Exercise requirements:
Write out the records that follow exactly. Do not include pictures.

Input for this task:
· · · · ·

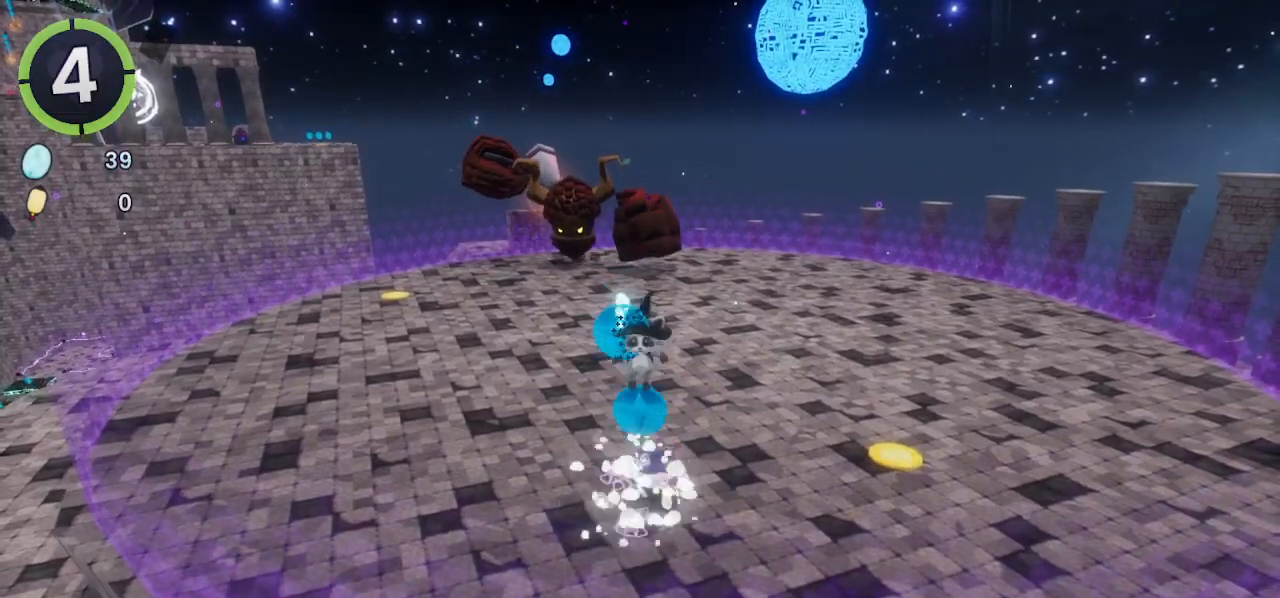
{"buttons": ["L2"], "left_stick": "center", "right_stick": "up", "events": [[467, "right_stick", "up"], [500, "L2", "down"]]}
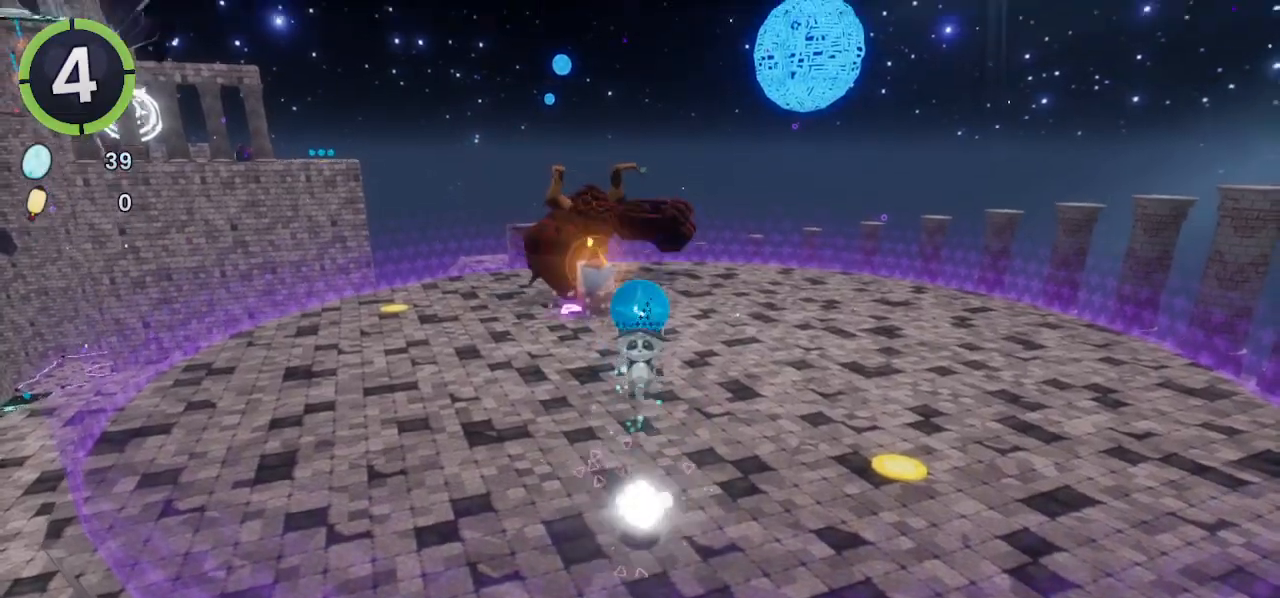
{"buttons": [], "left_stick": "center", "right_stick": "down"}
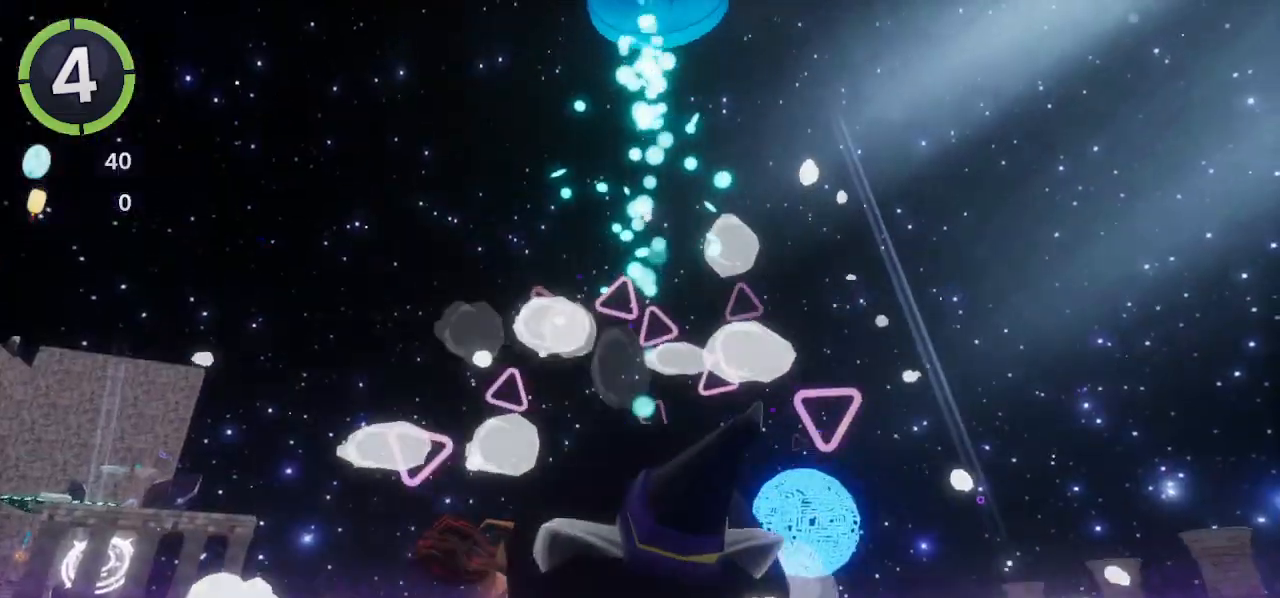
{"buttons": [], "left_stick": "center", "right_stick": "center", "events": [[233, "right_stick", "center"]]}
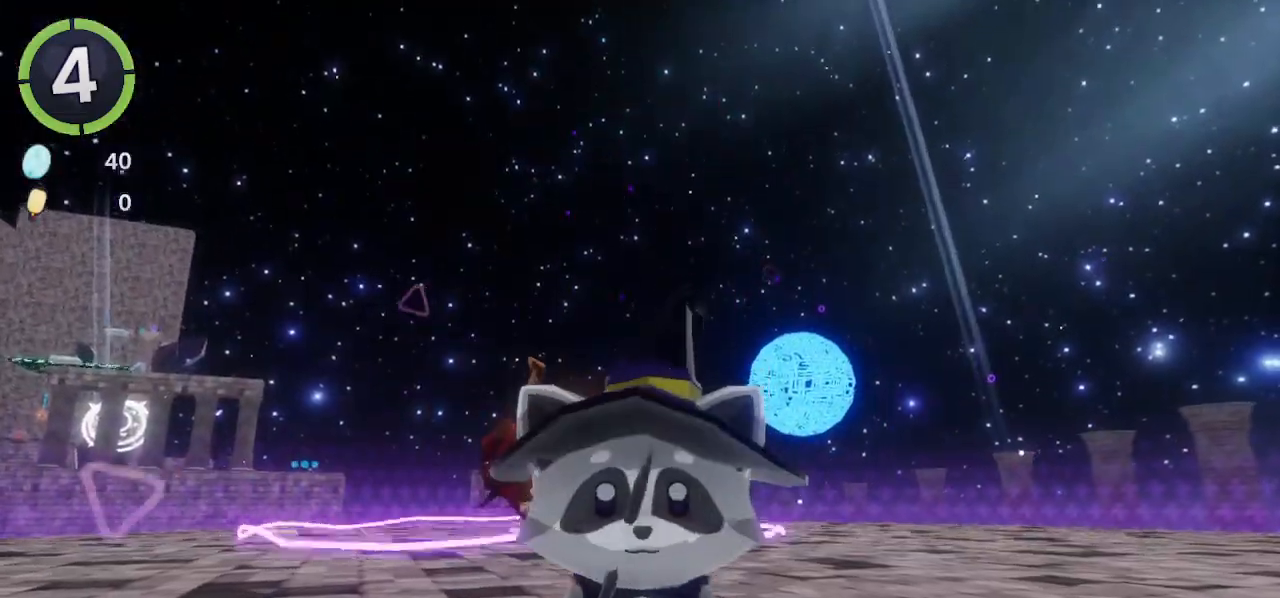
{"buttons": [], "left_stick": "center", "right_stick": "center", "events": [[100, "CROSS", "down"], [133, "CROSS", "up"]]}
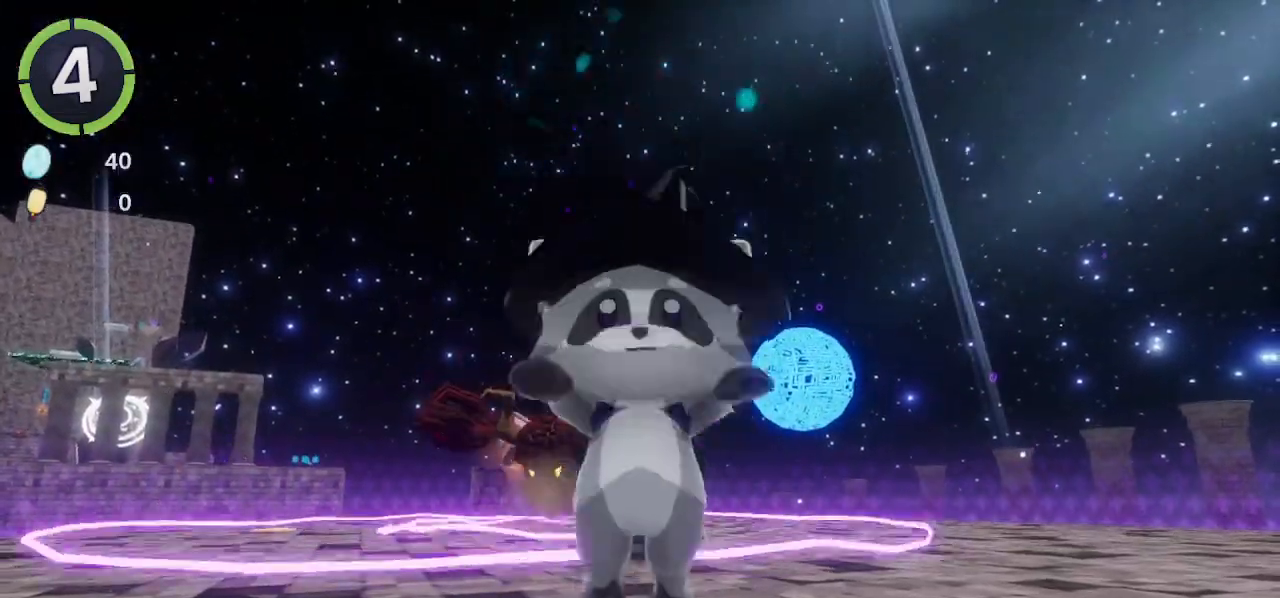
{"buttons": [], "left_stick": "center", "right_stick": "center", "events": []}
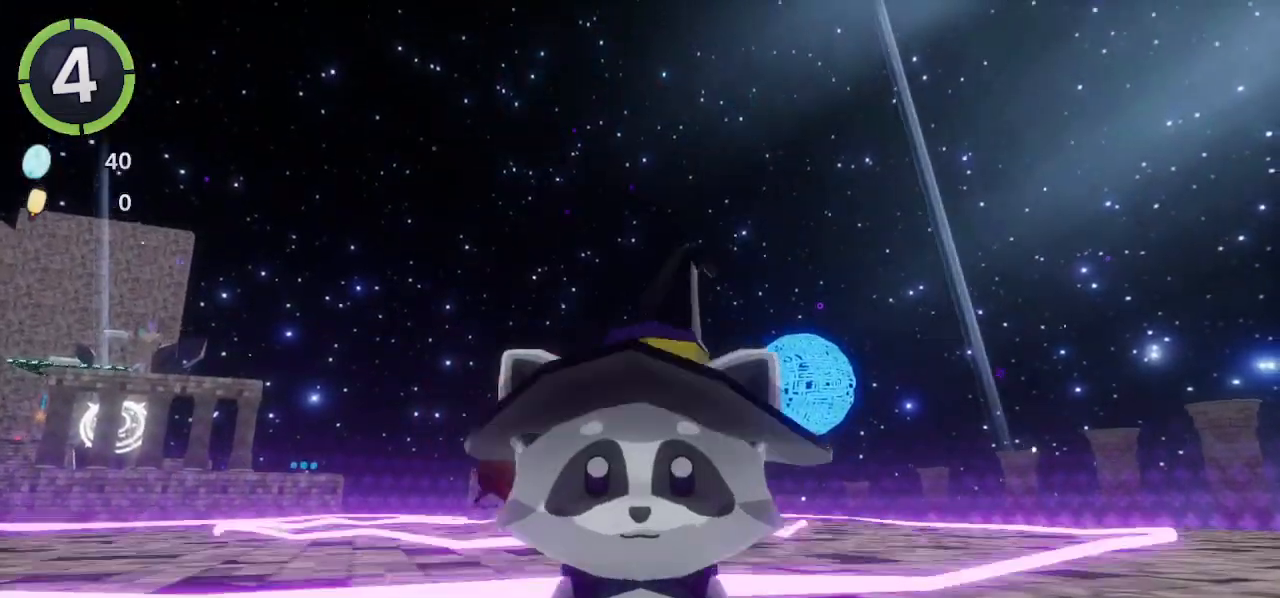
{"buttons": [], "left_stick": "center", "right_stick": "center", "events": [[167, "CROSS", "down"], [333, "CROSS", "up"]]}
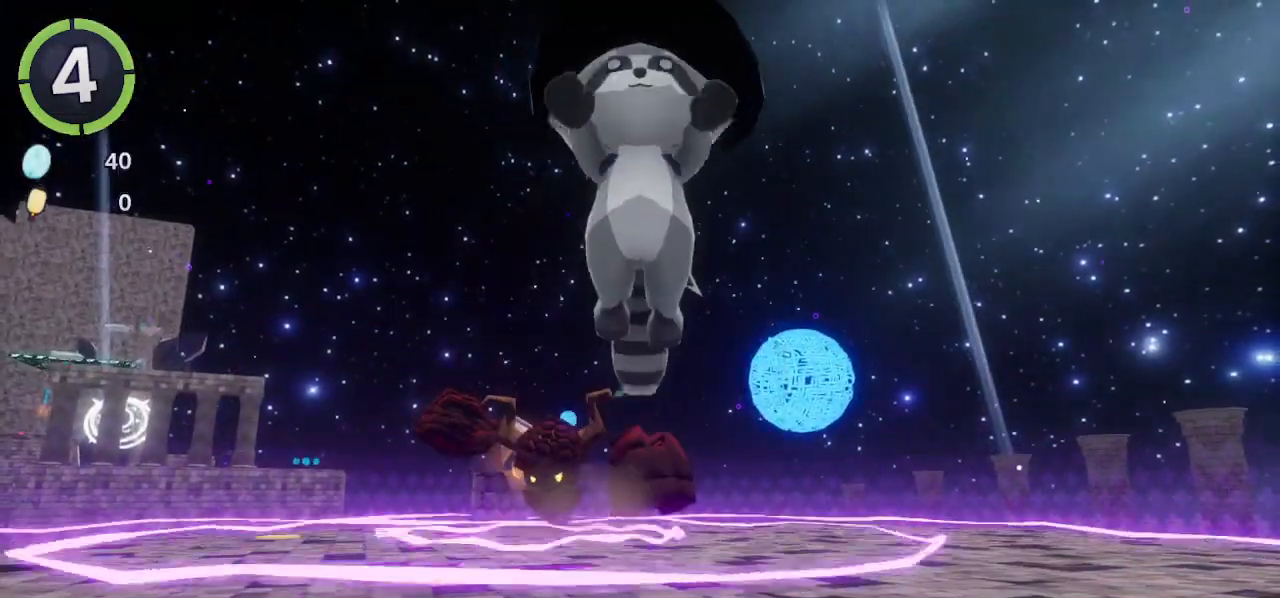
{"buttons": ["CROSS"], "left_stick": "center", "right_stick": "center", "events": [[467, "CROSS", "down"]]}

· · · · ·

Solution to this exercise:
{"buttons": ["L2"], "left_stick": "center", "right_stick": "up", "events": [[467, "right_stick", "up"], [500, "L2", "down"]]}
{"buttons": [], "left_stick": "center", "right_stick": "down"}
{"buttons": [], "left_stick": "center", "right_stick": "center", "events": [[233, "right_stick", "center"]]}
{"buttons": [], "left_stick": "center", "right_stick": "center", "events": [[100, "CROSS", "down"], [133, "CROSS", "up"]]}
{"buttons": [], "left_stick": "center", "right_stick": "center", "events": []}
{"buttons": [], "left_stick": "center", "right_stick": "center", "events": [[167, "CROSS", "down"], [333, "CROSS", "up"]]}
{"buttons": ["CROSS"], "left_stick": "center", "right_stick": "center", "events": [[467, "CROSS", "down"]]}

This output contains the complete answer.